We cannot agree with plaintiff’s contention. We think that the County Board of Education of Wake County did not lend its credit, but purchased the $2,000 of insurance from defendants for a year by paying them $12.35 and agreeing to pay them an amount on certain contingencies — the maximum not to exceed $12.35. It did not enter into private business, but purchased the insurance to protect its property. This was in the sound discretion of the board.
“By becoming a member of a mutual insurance company a municipality does not become the owner of any stock or bonds of the company in violation of a constitutional provision prohibiting any municipality from owning any stock or bonds of any association or corporation; and by giving premium notes for the payment of assessments to meet losses *68incurred by such an insurance company, the municipality does not loan its credit to the company in violation of a constitutional prohibition against doing so. French v. Milville, 66 N. J. L., 392, 49 Atl., 465.” Colley’s Constitutional Limitations, Vol. 1 (8th Ed.), p. 469 — note. Affirmed 67 N. J. L., 349, 51 Atl., 1109. Downing v. School Dist. of Erie, 297 Pa., 474, 147 Atl., 239; Dalzell v. Bourbon Board of Education (1921), 193 Ky., 171, 235 S. W., 360.
“There is an essential difference between stock and mutual insurance companies. A stock insurance company is a corporation with a capital stock, organized for the profit of its stockholders, who need not be policyholders. Its policies are issued solely upon the credit of its capital stock to persons who may be entire strangers to the corporation, who acquire by reason of their policies no right of membership and no right to participate in its profits, and who subject themselves to no liability by reason of its losses. In all these respects it differs materially from a mutual company, which has no stock or stockholders.” 32 C. J., 1020.
Under the purchase of the insurance the board in no way became a stockholder or partner, nor did it incur any liability for debts. It is a mutual company, without stock or stockholders. Its policyholders are its only members. A stockholder is the owner or holder of shares in a corporation having a capital stock represented by shares. The policyholders can in no way become liable for the debts of the corporation. For the insurance purchased, it paid $12.35, and its contingent liability is limited to the maximum of the cash payment, in the present case to $12.35. The County Board of Education had full power and authority to make the contract and it was in its sound discretion. Section 6351, supra. The board is a corporation and an agency of the State. N. C. Code, 1935 (Michie), sec. 5419. Board v. Board, 192 N. C., 274; Hickory v. Catawba Co., 206 N. C., 165.
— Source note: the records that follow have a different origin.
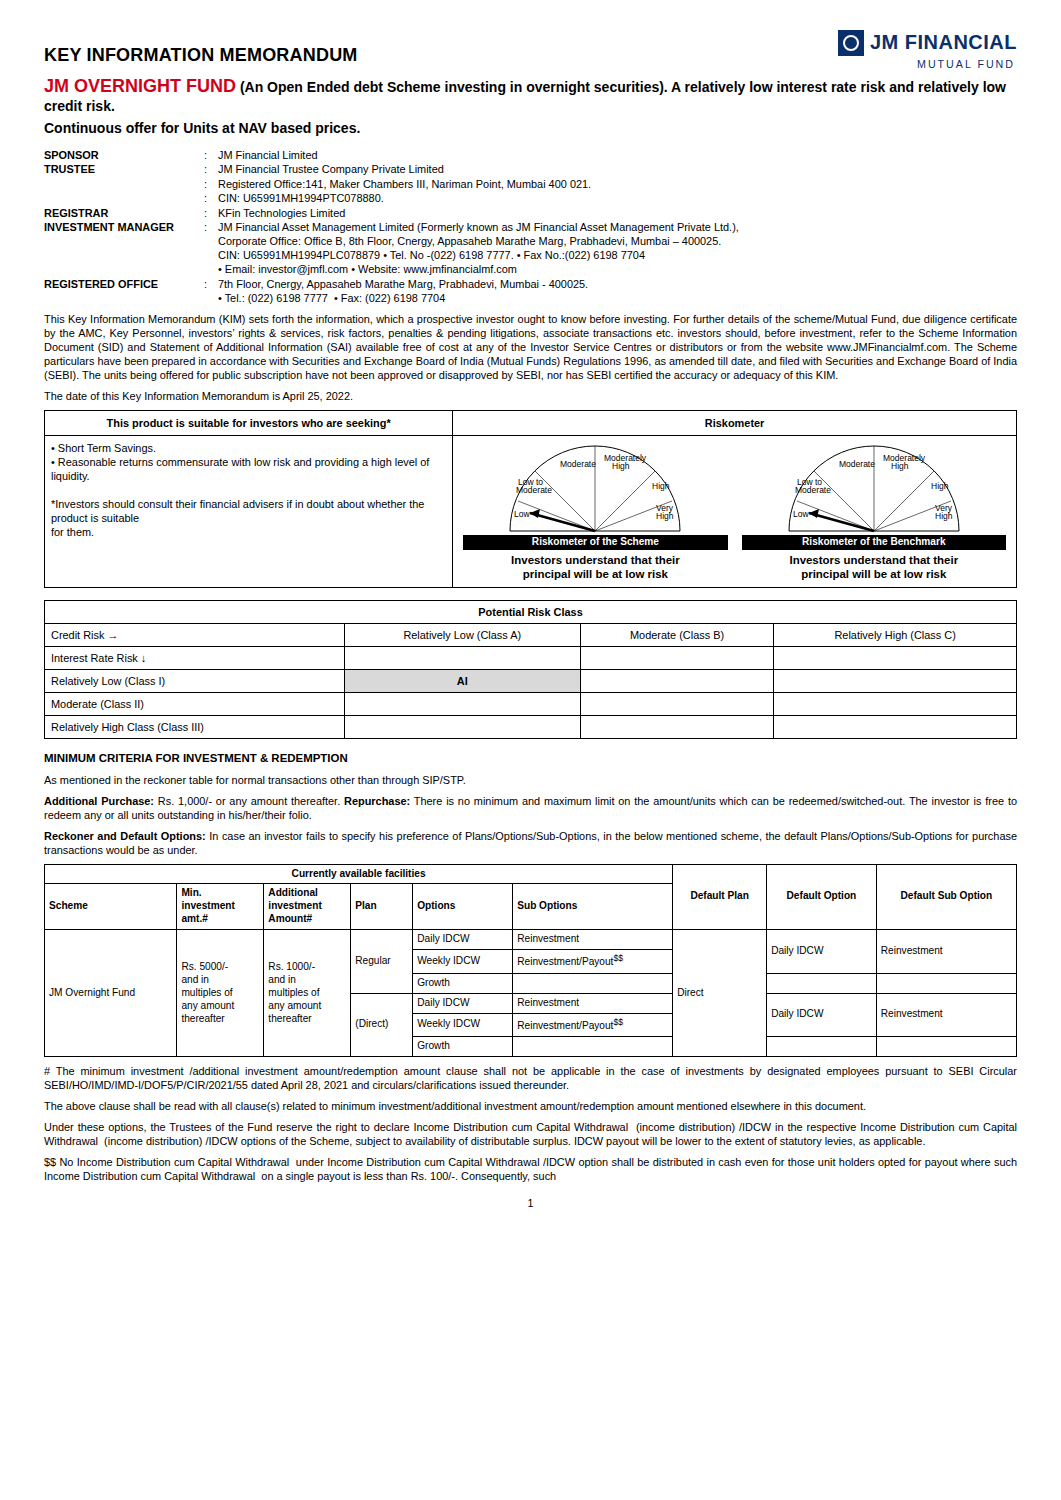JM FINANCIAL
MUTUAL FUND
KEY INFORMATION MEMORANDUM
JM OVERNIGHT FUND (An Open Ended debt Scheme investing in overnight securities). A relatively low interest rate risk and relatively low credit risk.
Continuous offer for Units at NAV based prices.
| SPONSOR | : | JM Financial Limited |
| TRUSTEE | : | JM Financial Trustee Company Private Limited |
| | : | Registered Office:141, Maker Chambers III, Nariman Point, Mumbai 400 021. |
| | : | CIN: U65991MH1994PTC078880. |
| REGISTRAR | : | KFin Technologies Limited |
| INVESTMENT MANAGER | : | JM Financial Asset Management Limited (Formerly known as JM Financial Asset Management Private Ltd.), Corporate Office: Office B, 8th Floor, Cnergy, Appasaheb Marathe Marg, Prabhadevi, Mumbai – 400025. CIN: U65991MH1994PLC078879 • Tel. No -(022) 6198 7777. • Fax No.:(022) 6198 7704 • Email: investor@jmfl.com • Website: www.jmfinancialmf.com |
| REGISTERED OFFICE | : | 7th Floor, Cnergy, Appasaheb Marathe Marg, Prabhadevi, Mumbai - 400025. • Tel.: (022) 6198 7777 • Fax: (022) 6198 7704 |
This Key Information Memorandum (KIM) sets forth the information, which a prospective investor ought to know before investing. For further details of the scheme/Mutual Fund, due diligence certificate by the AMC, Key Personnel, investors’ rights & services, risk factors, penalties & pending litigations, associate transactions etc. investors should, before investment, refer to the Scheme Information Document (SID) and Statement of Additional Information (SAI) available free of cost at any of the Investor Service Centres or distributors or from the website www.JMFinancialmf.com. The Scheme particulars have been prepared in accordance with Securities and Exchange Board of India (Mutual Funds) Regulations 1996, as amended till date, and filed with Securities and Exchange Board of India (SEBI). The units being offered for public subscription have not been approved or disapproved by SEBI, nor has SEBI certified the accuracy or adequacy of this KIM.
The date of this Key Information Memorandum is April 25, 2022.
| This product is suitable for investors who are seeking* | Riskometer |
| --- | --- |
| • Short Term Savings. • Reasonable returns commensurate with low risk and providing a high level of liquidity. *Investors should consult their financial advisers if in doubt about whether the product is suitable for them. | Moderate Moderately High Low to Moderate High Low Very High Riskometer of the Scheme Investors understand that their principal will be at low risk Moderate Moderately High Low to Moderate High Low Very High Riskometer of the Benchmark Investors understand that their principal will be at low risk |
| Potential Risk Class |
| --- |
| Credit Risk → | Relatively Low (Class A) | Moderate (Class B) | Relatively High (Class C) |
| Interest Rate Risk ↓ | | | |
| Relatively Low (Class I) | AI | | |
| Moderate (Class II) | | | |
| Relatively High Class (Class III) | | | |
MINIMUM CRITERIA FOR INVESTMENT & REDEMPTION
As mentioned in the reckoner table for normal transactions other than through SIP/STP.
Additional Purchase: Rs. 1,000/- or any amount thereafter. Repurchase: There is no minimum and maximum limit on the amount/units which can be redeemed/switched-out. The investor is free to redeem any or all units outstanding in his/her/their folio.
Reckoner and Default Options: In case an investor fails to specify his preference of Plans/Options/Sub-Options, in the below mentioned scheme, the default Plans/Options/Sub-Options for purchase transactions would be as under.
| Currently available facilities | Default Plan | Default Option | Default Sub Option |
| --- | --- | --- | --- |
| Scheme | Min. investment amt.# | Additional investment Amount# | Plan | Options | Sub Options |
| JM Overnight Fund | Rs. 5000/- and in multiples of any amount thereafter | Rs. 1000/- and in multiples of any amount thereafter | Regular | Daily IDCW | Reinvestment | Direct | Daily IDCW | Reinvestment |
| Weekly IDCW | Reinvestment/Payout $$ |
| Growth | | | |
| (Direct) | Daily IDCW | Reinvestment | Daily IDCW | Reinvestment |
| Weekly IDCW | Reinvestment/Payout $$ |
| Growth | | | |
# The minimum investment /additional investment amount/redemption amount clause shall not be applicable in the case of investments by designated employees pursuant to SEBI Circular SEBI/HO/IMD/IMD-I/DOF5/P/CIR/2021/55 dated April 28, 2021 and circulars/clarifications issued thereunder.
The above clause shall be read with all clause(s) related to minimum investment/additional investment amount/redemption amount mentioned elsewhere in this document.
Under these options, the Trustees of the Fund reserve the right to declare Income Distribution cum Capital Withdrawal (income distribution) /IDCW in the respective Income Distribution cum Capital Withdrawal (income distribution) /IDCW options of the Scheme, subject to availability of distributable surplus. IDCW payout will be lower to the extent of statutory levies, as applicable.
$$ No Income Distribution cum Capital Withdrawal under Income Distribution cum Capital Withdrawal /IDCW option shall be distributed in cash even for those unit holders opted for payout where such Income Distribution cum Capital Withdrawal on a single payout is less than Rs. 100/-. Consequently, such
1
The county of Wake and the County Board of Education of Wake County are administrative units in the public school system of the State. In Julian v. Ward, 198 N. C., 480 (482), it is said: “Under these (N. C. Const., Art. IX, secs. 1, 2, and 3) and other pertinent sections of the Constitution, it has been held in this jurisdiction that these provisions are mandatory. It is the duty of the State to provide a general and uniform State system of public schools of at least six months (now eight months — Public Laws 1935, ch. 455) in every year wherein tuition shall be free of charge to all the children of the State between the ages of six and twenty-one. It is a necessary expense and a vote of the people is not required to make effective these and other constitutional provisions in relation to the public school system of the State. Under the mandatory provision in relation to the public school system of the State, the financing of the public school system of the State is in the discretion of *69the General Assembly by appropriate legislation either by State appropriation or through the county acting as an administrative agency of the State. Lacy v. Bank, 183 N. C., 373; Lovelace v. Pratt, 187 N. C., 686; Frazier v. Commissioners, 194 N. C., 49; Hall v. Commissioners of Duplin, 194 N. C., 768.” Elliott v. Board of Equalization, 203 N. C., 749.
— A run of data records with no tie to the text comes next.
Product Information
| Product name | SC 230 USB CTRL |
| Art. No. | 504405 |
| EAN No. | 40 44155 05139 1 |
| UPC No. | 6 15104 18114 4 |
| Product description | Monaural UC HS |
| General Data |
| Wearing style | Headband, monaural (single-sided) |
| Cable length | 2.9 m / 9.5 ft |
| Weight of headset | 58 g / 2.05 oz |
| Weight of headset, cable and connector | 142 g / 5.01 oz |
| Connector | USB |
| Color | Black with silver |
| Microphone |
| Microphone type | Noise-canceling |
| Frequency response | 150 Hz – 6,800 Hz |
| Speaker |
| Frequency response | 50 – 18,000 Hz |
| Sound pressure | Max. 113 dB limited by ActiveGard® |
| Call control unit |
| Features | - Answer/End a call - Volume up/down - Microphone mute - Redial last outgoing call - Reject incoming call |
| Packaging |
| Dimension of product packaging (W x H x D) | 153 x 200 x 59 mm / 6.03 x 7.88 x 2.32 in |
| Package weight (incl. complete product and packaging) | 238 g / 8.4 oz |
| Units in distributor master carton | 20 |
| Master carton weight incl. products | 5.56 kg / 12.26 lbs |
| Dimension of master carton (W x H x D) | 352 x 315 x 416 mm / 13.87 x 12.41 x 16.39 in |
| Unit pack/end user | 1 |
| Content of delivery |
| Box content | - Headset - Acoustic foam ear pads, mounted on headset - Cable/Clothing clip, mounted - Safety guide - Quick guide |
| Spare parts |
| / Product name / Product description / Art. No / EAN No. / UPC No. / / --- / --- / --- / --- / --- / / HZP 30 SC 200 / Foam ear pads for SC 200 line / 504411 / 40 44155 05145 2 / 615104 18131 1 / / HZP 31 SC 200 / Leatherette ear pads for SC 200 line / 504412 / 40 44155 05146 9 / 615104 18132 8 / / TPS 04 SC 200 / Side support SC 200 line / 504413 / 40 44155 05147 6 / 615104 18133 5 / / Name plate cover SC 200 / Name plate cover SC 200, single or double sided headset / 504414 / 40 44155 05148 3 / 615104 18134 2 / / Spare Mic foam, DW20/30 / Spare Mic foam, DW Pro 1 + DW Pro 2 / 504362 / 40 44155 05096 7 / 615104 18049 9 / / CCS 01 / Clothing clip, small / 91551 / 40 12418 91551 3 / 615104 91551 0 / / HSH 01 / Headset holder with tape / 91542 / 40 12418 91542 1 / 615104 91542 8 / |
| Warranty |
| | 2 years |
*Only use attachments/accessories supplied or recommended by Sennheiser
By the School Machinery Act of 1935, salaries, plant operation, and other major items of the current expense fund were transferred from the County Board of Education to the State Fund Administration, but maintenance expense and fixed charges, including insurance, are still left to the County Board of Education. Public Laws N. C., 1935, ch. 455, sec. 9 (pp. 760-761).
The fixed charges indicated in N. C. Code, 1935 (Michie), sec. 5596 (a) 5, including insurance, are consequently “necessary expenses” of the County Board of Education, and the limitations of Art. VII, sec. 7, of the Constitution do not and cannot apply to the insurance of the regular public schools of the county which form a part of the State-wide system.
The purchase of the insurance was for a public and not a private purpose, and a necessary expense. Ordinarily, the Board of Education has discretion in matters of this kind, and usually its action is not reviewable.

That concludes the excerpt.